Restate all data exactly. No images.
━━━━━━━━
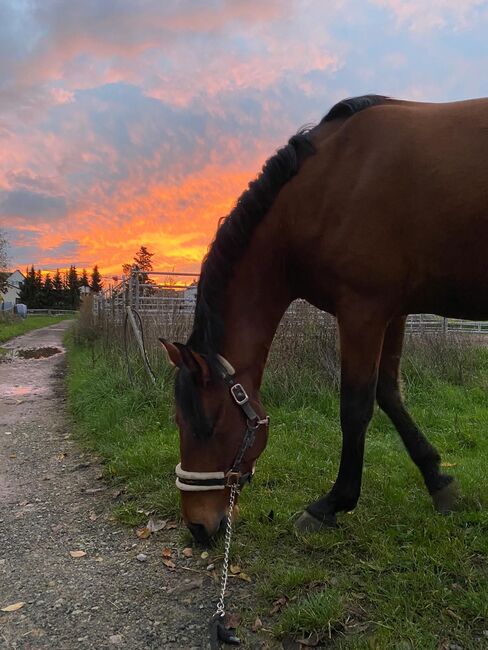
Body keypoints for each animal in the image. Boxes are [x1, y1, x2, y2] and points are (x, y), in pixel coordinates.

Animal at [161, 95, 488, 540]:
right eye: (178, 422)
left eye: (207, 426)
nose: (198, 526)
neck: (328, 185)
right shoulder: (393, 311)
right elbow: (389, 393)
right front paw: (439, 481)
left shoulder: (363, 312)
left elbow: (355, 407)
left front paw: (331, 503)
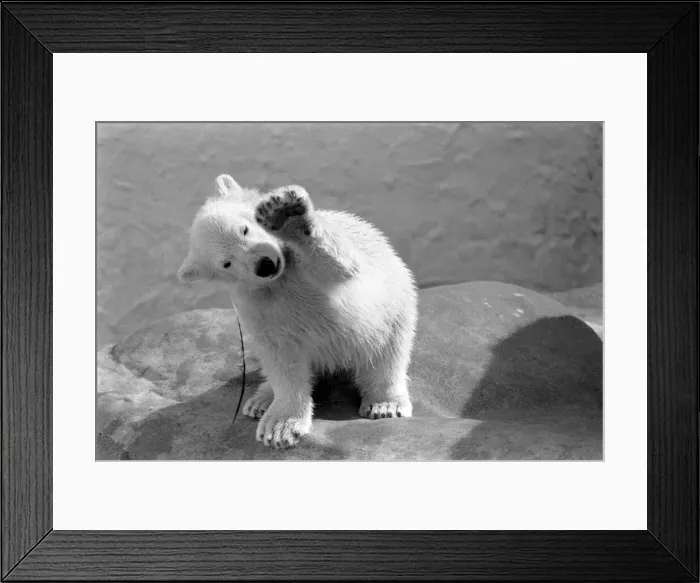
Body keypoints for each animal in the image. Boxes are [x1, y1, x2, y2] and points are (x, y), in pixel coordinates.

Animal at [178, 174, 418, 448]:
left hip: (393, 313)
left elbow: (341, 266)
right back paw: (260, 400)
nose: (264, 265)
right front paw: (280, 428)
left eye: (244, 229)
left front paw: (287, 216)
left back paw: (385, 404)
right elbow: (281, 358)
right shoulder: (256, 305)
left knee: (386, 358)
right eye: (227, 263)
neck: (279, 278)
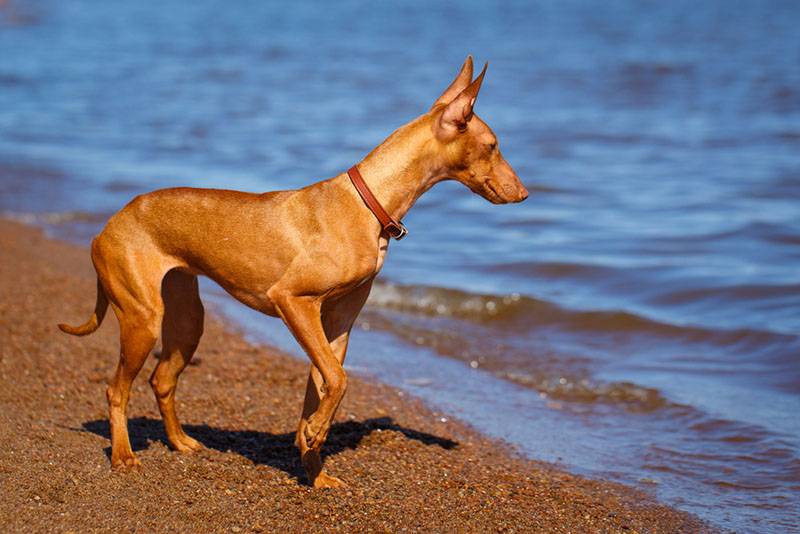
━━━━━━━━
**Finished exercise**
Body keypoints for each animal in the image. Boxes are [x1, y1, x2, y2] and points are (x, y), in pixel coordinates.

Animal at [161, 95, 488, 540]:
right eye: (178, 422)
left eye: (207, 426)
nose: (198, 526)
neck: (328, 185)
right shoulder: (393, 311)
right elbow: (389, 393)
right front paw: (439, 481)
left shoulder: (363, 312)
left elbow: (355, 407)
left front paw: (331, 503)
Body keypoints for each animal in the image. Boxes are [x1, y1, x2, y2] and points are (x, y), in pixel coordinates.

Animal at [178, 174, 418, 448]:
left hip: (393, 313)
left elbow: (341, 266)
right back paw: (260, 400)
nose: (264, 265)
right front paw: (280, 428)
left eye: (244, 229)
left front paw: (287, 216)
left back paw: (385, 404)
right elbow: (281, 358)
right shoulder: (256, 305)
left knee: (386, 358)
right eye: (227, 263)
neck: (279, 278)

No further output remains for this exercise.